La Commission européenne a par la suite revu son texte. Elle indique dans l'exposé des motifs que l'identification des substances comme perturbateurs endocriniens avéré ou présumé doit s'appuyer sur les données humaines et/ou animales. En outre, le texte précise bien que « le lien entre le ou les effets indésirables et le mode d'action endocrinien doit être établi en se fondant sur la plausibilité biologique ». Ces éléments sont satisfaisants au regard de la position du Sénat.

Concernant les conditions d'utilisation des substances reconnues comme perturbateurs endocriniens, le Sénat s'était opposé à toute forme de dérogation au motif que la Commission n'avait pas compétence pour établir de nouvelles règles d'utilisation des substances identifiées comme perturbateurs endocriniens.

La modification des conditions de dérogation pour l'utilisation d'une substance reconnue comme perturbateur endocrinien dans les produits phytopharmaceutiques a été retirée du texte par la Commission européenne. Celle-ci avait annoncé qu'elle serait présentée ultérieurement dans un texte distinct ce qui n'a pas encore été fait.

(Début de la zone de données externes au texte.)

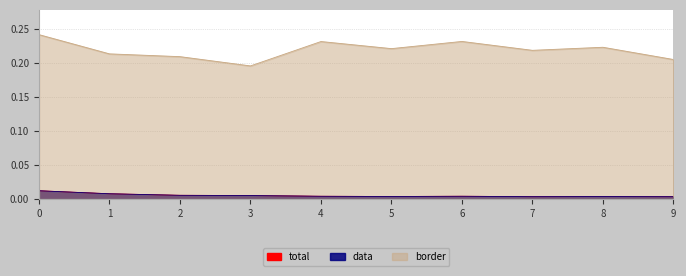

True or false: border and total cross at least once.

False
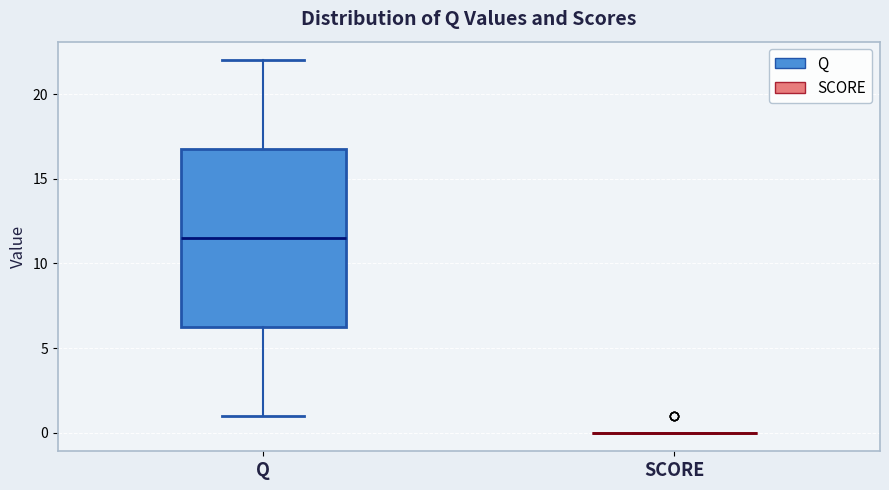

Comparing the boxes themselves (not the whiskers), which one is the tallest?

Q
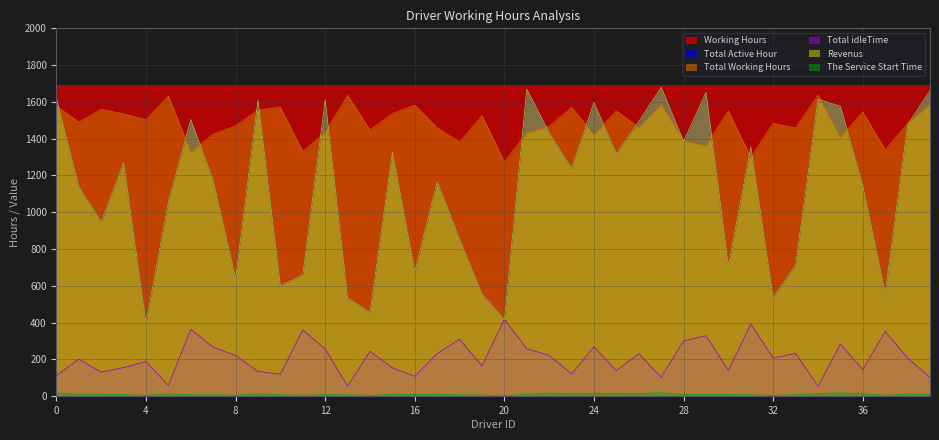

True or false: The Service Start Time and Total Working Hours cross at least once.

False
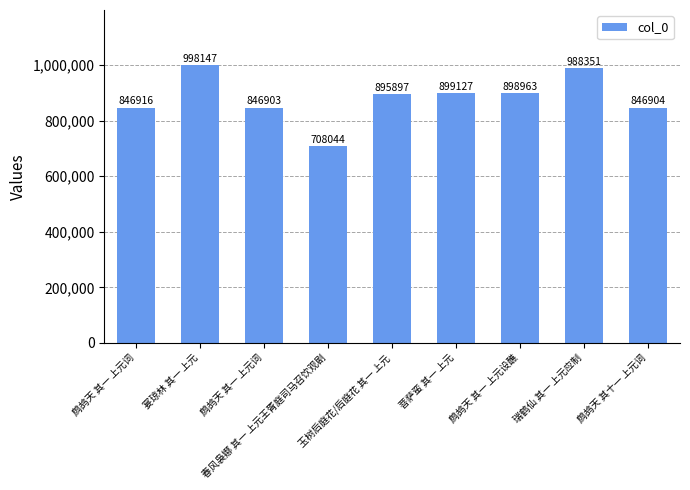

Rank the categories by value from lowest to highest.

春风袅娜 其一 上元王胥庭司马召饮观剧, 鹧鸪天 其一 上元词, 鹧鸪天 其十一 上元词, 鹧鸪天 其一 上元词, 玉树后庭花/后庭花 其一 上元, 鹧鸪天 其一 上元设醮, 菩萨蛮 其一 上元, 瑞鹤仙 其一 上元应制, 宴琼林 其一 上元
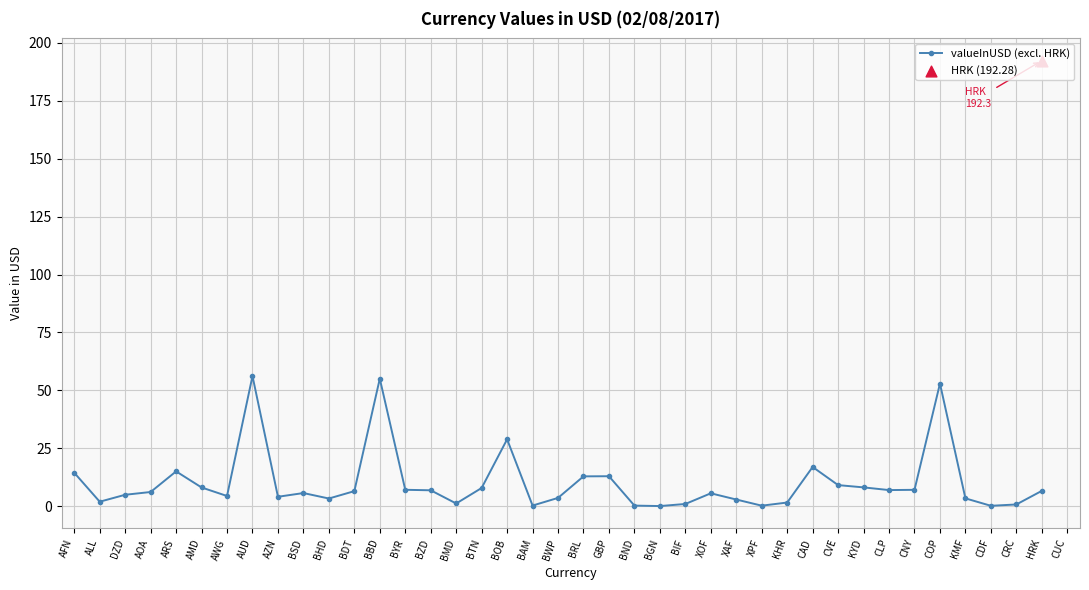

Which has a higher value, AOA or BOB?

BOB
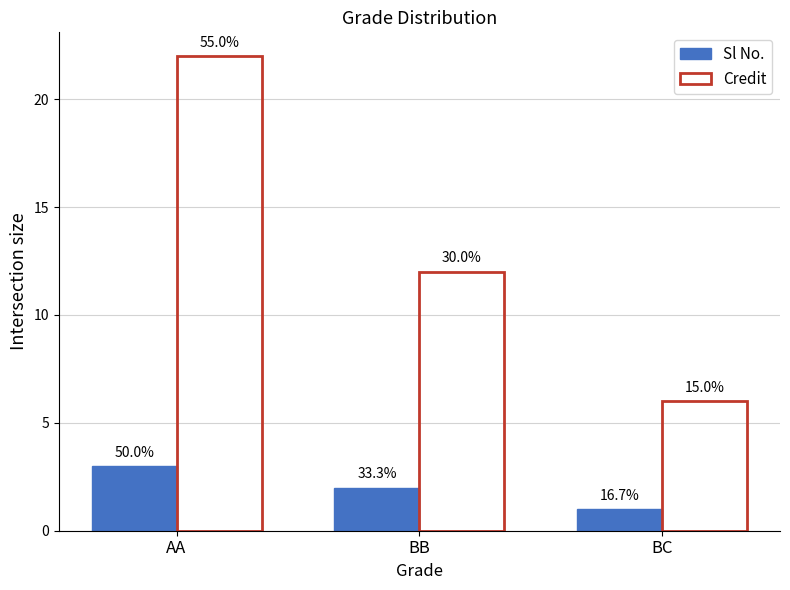

Are the bars grouped side by side (vs. stacked)?

Yes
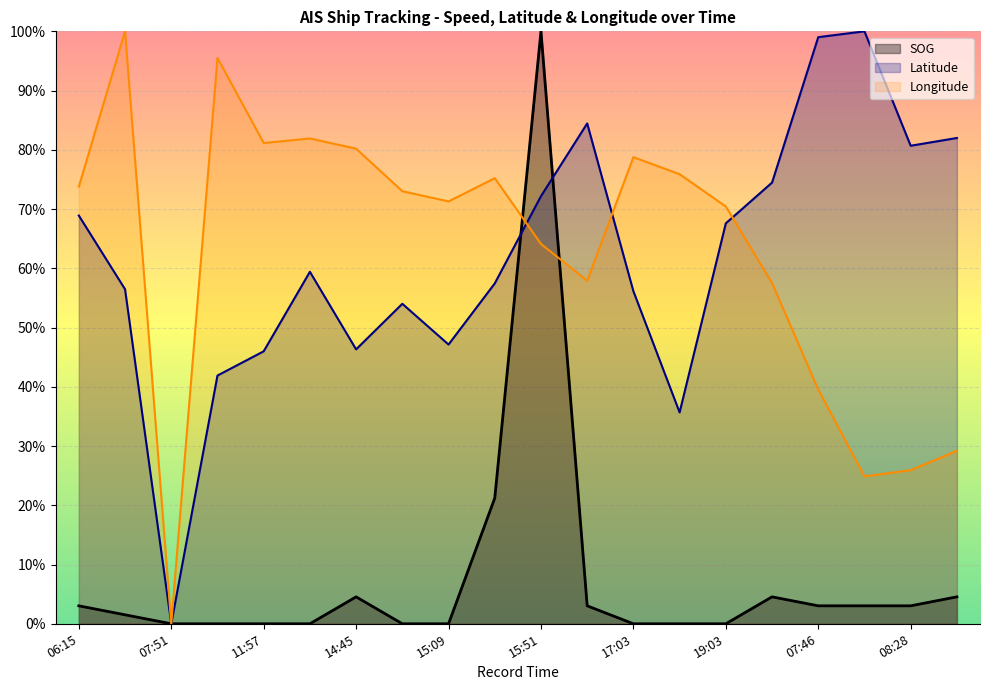

The SOG series shows 0.0 at 06:51. True or false?

True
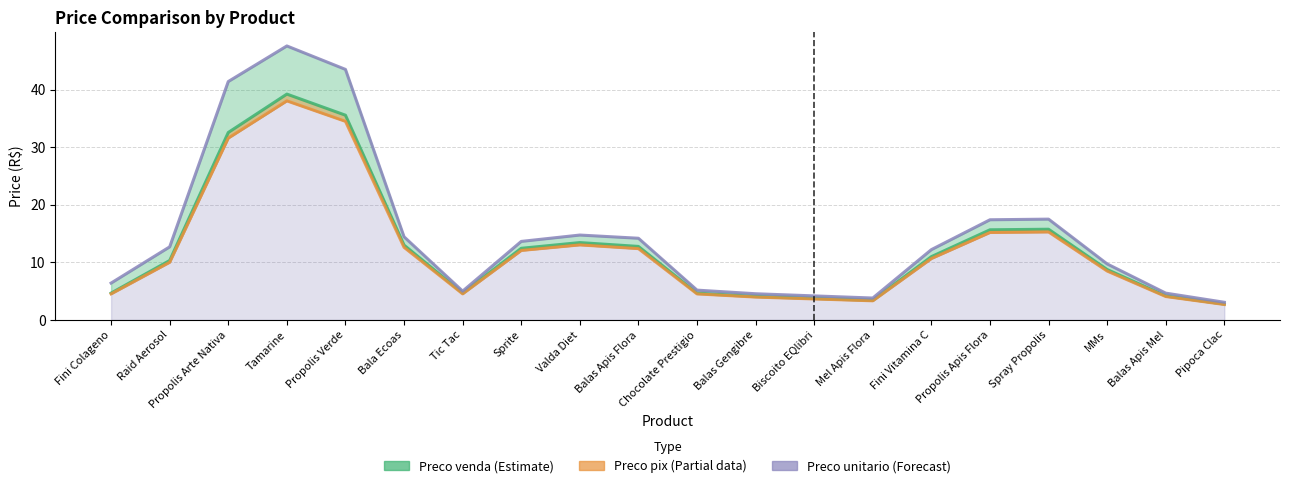

Where is Preco unitario nearest to the value 25?

Spray Propolis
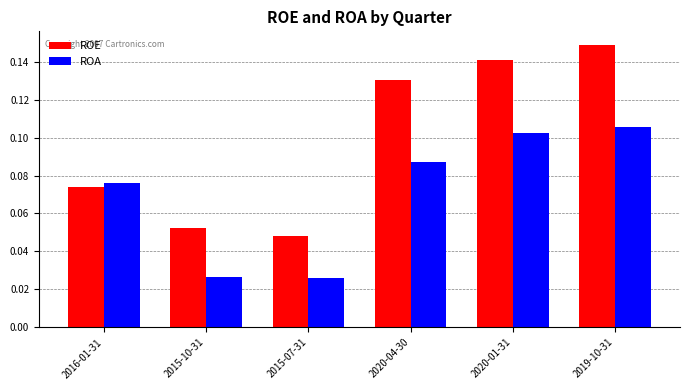

Which series has the largest total across all categories?

ROE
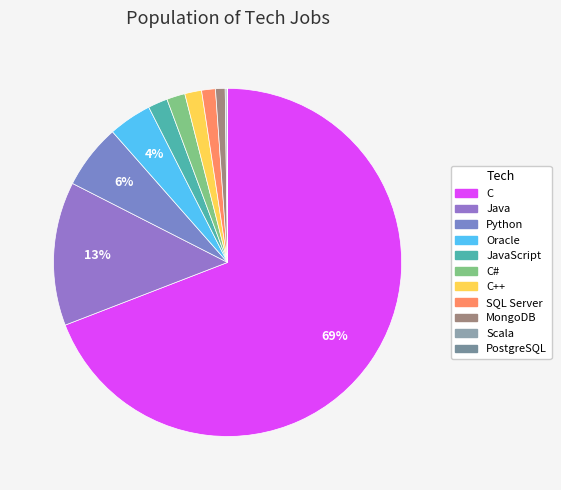

How many slices are in this pie chart?

11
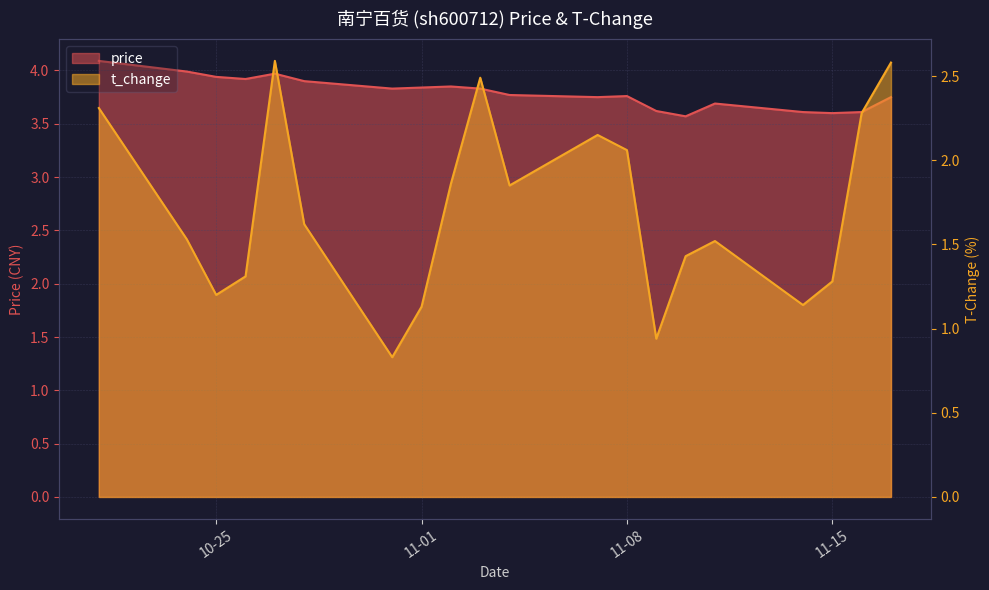

The value of t_change at 11-01 is 1.1. True or false?

True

En revanche, la possibilité de ne pas considérer comme perturbateur endocrinien les substances ayant pour fonction de perturber le système hormonal des organismes nuisibles, mais qui n'ont pas d'impact sur les organismes non cibles, a été maintenue.

Un règlement d'exécution pour les produits phytopharmaceutiques a été adopté le 4 juillet 2017, avec l'appui de la France.

Toutefois, conformément à la législation encadrant les actes d'exécution, le Parlement européen avait la possibilité de contester ce règlement d'exécution au motif que la Commission excèderait ses compétences. C'est ce qui s'est passé le 4 octobre 2017. En effet, le Parlement européen a estimé que la Commission devait se fonder uniquement sur des éléments scientifiques pour déterminer les critères d'identification des perturbateurs endocriniens et que le législateur européen, par le biais du règlement (CE) n° 1107/2009, avait seulement chargé la Commission de déterminer ce qui est un perturbateur endocrinien et non de décider de quelle manière ces substances devaient être réglementées. Cette position correspond à celle du Sénat.

Le 13 décembre 2017, la Commission a présenté au Comité les seuls critères d'identification des perturbateurs endocriniens sans dérogation. Ils ont été adoptés.

Au final, les critères d'identification ont bien été élargis conformément à la demande du Sénat pour que davantage de substances puissent être identifiées comme perturbateurs endocriniens.

Compte tenu de ces éléments, la commission a décidé de ne pas intervenir plus avant sur ce texte.